TRY IT
Leave out all pictures while repeating the records exactly and completely.

MATERIAL FOR THIS EXERCISE
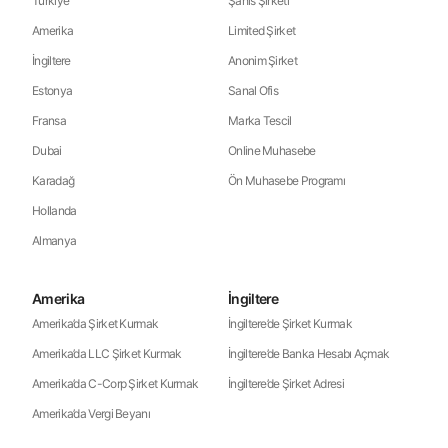
Türkiye
Şahıs Şirketi
Amerika
Limited Şirket
İngiltere
Anonim Şirket
Estonya
Sanal Ofis
Fransa
Marka Tescil
Dubai
Online Muhasebe
Karadağ
Ön Muhasebe Programı
Hollanda
Almanya
Amerika
İngiltere
Amerika’da Şirket Kurmak
İngiltere’de Şirket Kurmak
Amerika’da LLC Şirket Kurmak
İngiltere’de Banka Hesabı Açmak
Amerika’da C-Corp Şirket Kurmak
İngiltere’de Şirket Adresi
Amerika’da Vergi Beyanı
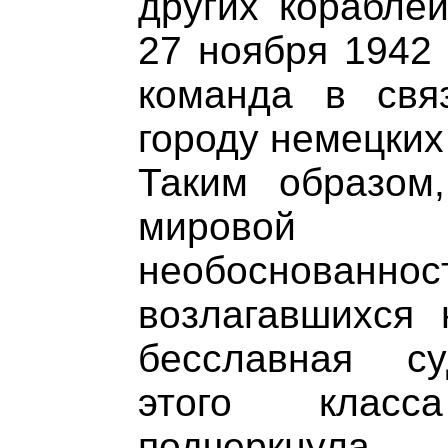
других кораблей
27 ноября 1942 
команда в свя
городу немецких
Таким образом
мировой 
необоснова
возлагавшихся 
бесславная су
этого клас
подчеркнул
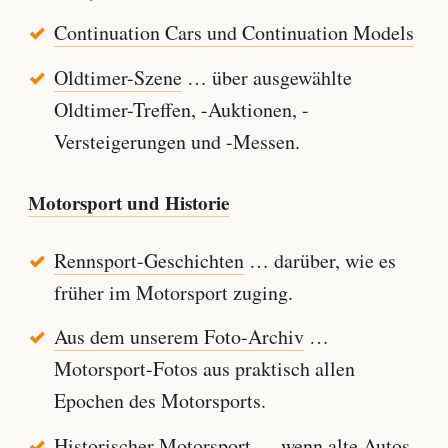
Continuation Cars und Continuation Models
Oldtimer-Szene
… über ausgewählte
Oldtimer-Treffen, -Auktionen, -
Versteigerungen und -Messen.
Motorsport und Historie
Rennsport-Geschichten
… darüber, wie es
früher im Motorsport zuging.
Aus dem unserem Foto-Archiv
…
Motorsport-Fotos aus praktisch allen
Epochen des Motorsports.
Historischer Motorsport
… wenn alte Autos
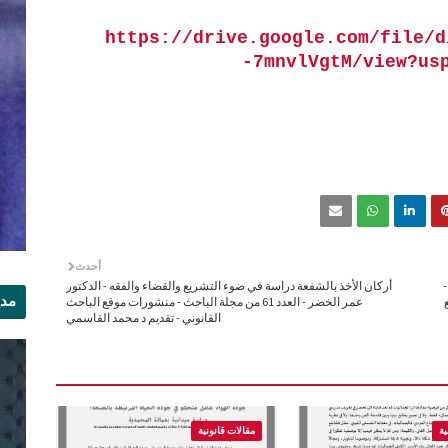
https://drive.google.com/file/d
-7mnvlVgtM/view?us
أحدث
-
أركان الأخذ بالشفعة دراسة في ضوء التشريع والقضاء والفقه - الدكتور
مدي
عمر الخضر - العدد 61 من مجلة الباحث - منشورات موقع الباحث
القانوني - تقديم د محمد القاسمي
الر
ية
مقالات قانونية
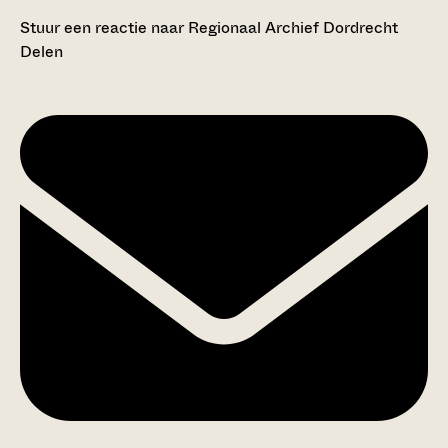
Stuur een reactie naar Regionaal Archief Dordrecht
Delen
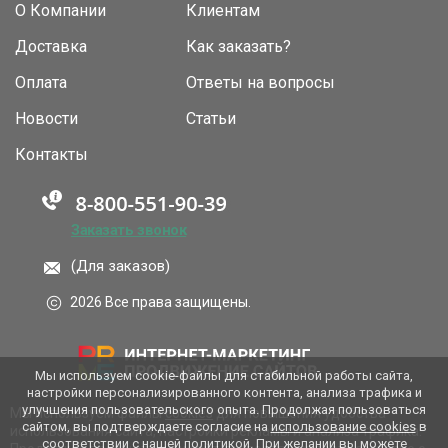
О Компании
Клиентам
Доставка
Как заказать?
Оплата
Ответы на вопросы
Новости
Статьи
Контакты
Заказать звонок
(Для заказов)
2026 Все права защищены.
Мы используем cookie-файлы для стабильной работы сайта,
настройки персонализированного контента, анализа трафика и
улучшения пользовательского опыта. Продолжая пользоваться
Мы используем файлы
cookies
для повышения удобства
сайтом, вы подтверждаете согласие на
использование cookies
в
использования сайта, настройки рекламы и анализа трафика.
соответствии с нашей политикой. При желании вы можете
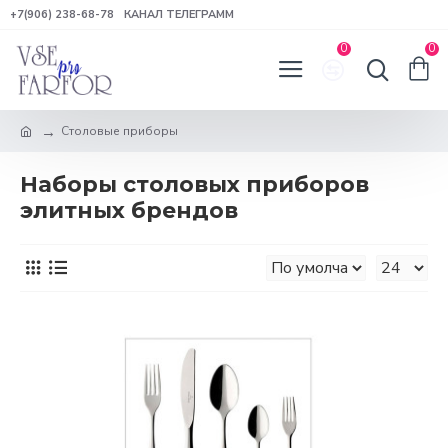
+7(906) 238-68-78
КАНАЛ ТЕЛЕГРАММ
0
0
Столовые приборы
Наборы столовых приборов
элитных брендов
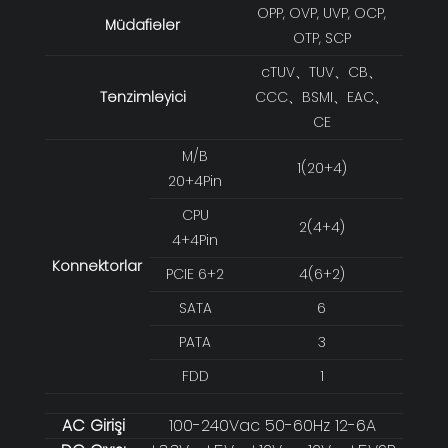
OPP, OVP, UVP, OCP,
Müdafiələr
OTP, SCP
cTUV、TUV、CB、
Tənzimləyici
CCC、BSMI、EAC、
CE
M/B
1(20+4)
20+4Pin
CPU
2(4+4)
4+4Pin
Konnektorlar
PCIE 6+2
4(6+2)
SATA
6
PATA
3
FDD
1
AC Girişi
100-240Vac 50-60Hz 12-6A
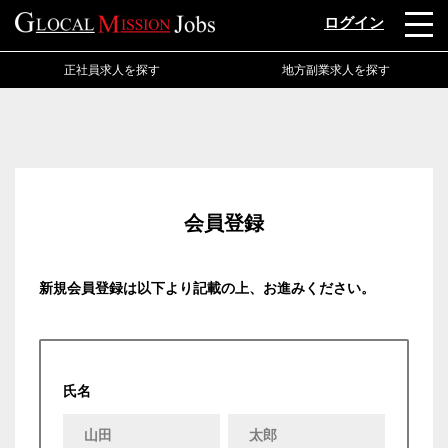
ログイン
正社員求人を探す
地方副業求人を探す
会員登録
新規会員登録は以下より記載の上、お進みください。
氏名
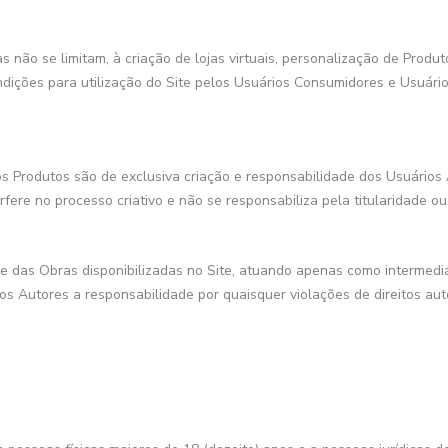
s não se limitam, à criação de lojas virtuais, personalização de Produt
ondições para utilização do Site pelos Usuários Consumidores e Usuár
s Produtos são de exclusiva criação e responsabilidade dos Usuários A
erfere no processo criativo e não se responsabiliza pela titularidade o
e das Obras disponibilizadas no Site, atuando apenas como intermediá
s Autores a responsabilidade por quaisquer violações de direitos au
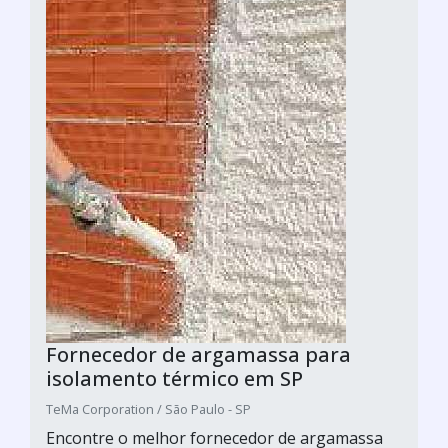
Fornecedor de argamassa para
isolamento térmico em SP
TeMa Corporation / São Paulo - SP
Encontre o melhor fornecedor de argamassa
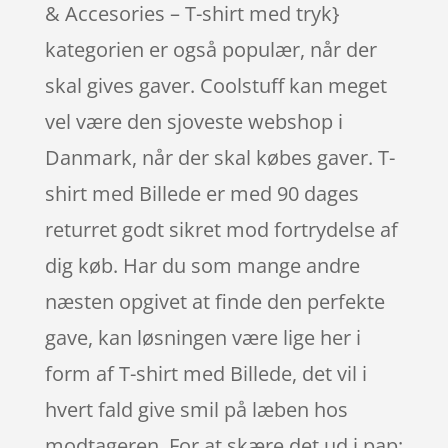
& Accesories – T-shirt med tryk}
kategorien er også populær, når der
skal gives gaver. Coolstuff kan meget
vel være den sjoveste webshop i
Danmark, når der skal købes gaver. T-
shirt med Billede er med 90 dages
returret godt sikret mod fortrydelse af
dig køb. Har du som mange andre
næsten opgivet at finde den perfekte
gave, kan løsningen være lige her i
form af T-shirt med Billede, det vil i
hvert fald give smil på læben hos
modtageren. For at skære det ud i pap:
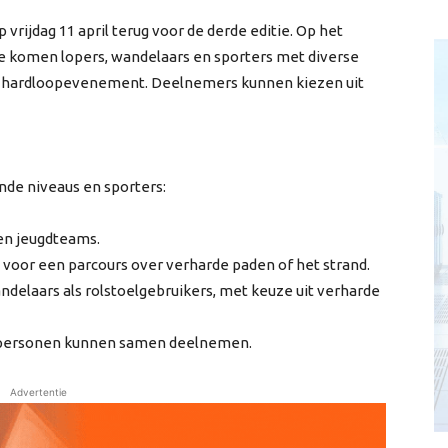
vrijdag 11 april terug voor de derde editie. Op het
ee komen lopers, wandelaars en sporters met diverse
k hardloopevenement. Deelnemers kunnen kiezen uit
nde niveaus en sporters:
 en jeugdteams.
 voor een parcours over verharde paden of het strand.
delaars als rolstoelgebruikers, met keuze uit verharde
r personen kunnen samen deelnemen.
Advertentie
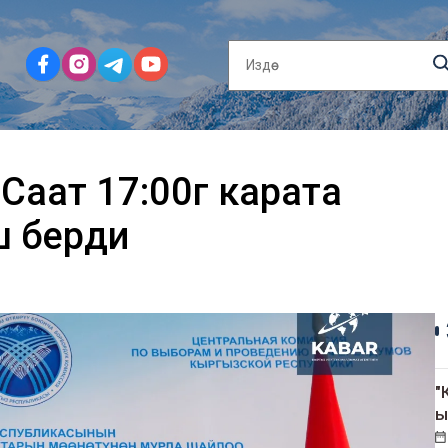
аат 17:00гө карата
ш берди
"
ы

EXERCISE ANSWER
Türkiye
Şahıs Şirketi
Amerika
Limited Şirket
İngiltere
Anonim Şirket
Estonya
Sanal Ofis
Fransa
Marka Tescil
Dubai
Online Muhasebe
Karadağ
Ön Muhasebe Programı
Hollanda
Almanya
Amerika
İngiltere
Amerika’da Şirket Kurmak
İngiltere’de Şirket Kurmak
Amerika’da LLC Şirket Kurmak
İngiltere’de Banka Hesabı Açmak
Amerika’da C-Corp Şirket Kurmak
İngiltere’de Şirket Adresi
Amerika’da Vergi Beyanı
других кораблей
27 ноября 1942 
команда в свя
городу немецких
Таким образом
мировой 
необоснова
возлагавшихся 
бесславная су
этого клас
подчеркнул
Continuation Cars und Continuation Models
Oldtimer-Szene
… über ausgewählte
Oldtimer-Treffen, -Auktionen, -
Versteigerungen und -Messen.
Motorsport und Historie
Rennsport-Geschichten
… darüber, wie es
früher im Motorsport zuging.
Aus dem unserem Foto-Archiv
…
Motorsport-Fotos aus praktisch allen
Epochen des Motorsports.
Historischer Motorsport
… wenn alte Autos
https://drive.google.com/file/d
-7mnvlVgtM/view?us
أحدث
-
أركان الأخذ بالشفعة دراسة في ضوء التشريع والقضاء والفقه - الدكتور
مدي
عمر الخضر - العدد 61 من مجلة الباحث - منشورات موقع الباحث
القانوني - تقديم د محمد القاسمي
الر
ية
مقالات قانونية
Stuur een reactie naar Regionaal Archief Dordrecht
Delen
О Компании
Клиентам
Доставка
Как заказать?
Оплата
Ответы на вопросы
Новости
Статьи
Контакты
Заказать звонок
(Для заказов)
2026 Все права защищены.
Мы используем cookie-файлы для стабильной работы сайта,
настройки персонализированного контента, анализа трафика и
улучшения пользовательского опыта. Продолжая пользоваться
Мы используем файлы
cookies
для повышения удобства
сайтом, вы подтверждаете согласие на
использование cookies
в
использования сайта, настройки рекламы и анализа трафика.
соответствии с нашей политикой. При желании вы можете
+7(906) 238-68-78
КАНАЛ ТЕЛЕГРАММ
0
0
Столовые приборы
Наборы столовых приборов
элитных брендов
OPP, OVP, UVP, OCP,
Müdafiələr
OTP, SCP
cTUV、TUV、CB、
Tənzimləyici
CCC、BSMI、EAC、
CE
M/B
1(20+4)
20+4Pin
CPU
2(4+4)
4+4Pin
Konnektorlar
PCIE 6+2
4(6+2)
SATA
6
PATA
3
FDD
1
AC Girişi
100-240Vac 50-60Hz 12-6A
ログイン
正社員求人を探す
地方副業求人を探す
会員登録
新規会員登録は以下より記載の上、お進みください。
氏名
s não se limitam, à criação de lojas virtuais, personalização de Produt
ondições para utilização do Site pelos Usuários Consumidores e Usuár
s Produtos são de exclusiva criação e responsabilidade dos Usuários A
erfere no processo criativo e não se responsabiliza pela titularidade o
e das Obras disponibilizadas no Site, atuando apenas como intermediá
s Autores a responsabilidade por quaisquer violações de direitos au
Fornecedor de argamassa para
isolamento térmico em SP
TeMa Corporation / São Paulo - SP
Encontre o melhor fornecedor de argamassa
& Accesories – T-shirt med tryk}
kategorien er også populær, når der
skal gives gaver. Coolstuff kan meget
vel være den sjoveste webshop i
Danmark, når der skal købes gaver. T-
shirt med Billede er med 90 dages
returret godt sikret mod fortrydelse af
dig køb. Har du som mange andre
næsten opgivet at finde den perfekte
gave, kan løsningen være lige her i
form af T-shirt med Billede, det vil i
hvert fald give smil på læben hos
modtageren. For at skære det ud i pap:
vrijdag 11 april terug voor de derde editie. Op het
ee komen lopers, wandelaars en sporters met diverse
k hardloopevenement. Deelnemers kunnen kiezen uit
nde niveaus en sporters:
 en jeugdteams.
 voor een parcours over verharde paden of het strand.
delaars als rolstoelgebruikers, met keuze uit verharde
r personen kunnen samen deelnemen.
Advertentie
аат 17:00гө карата
ш берди
"
ы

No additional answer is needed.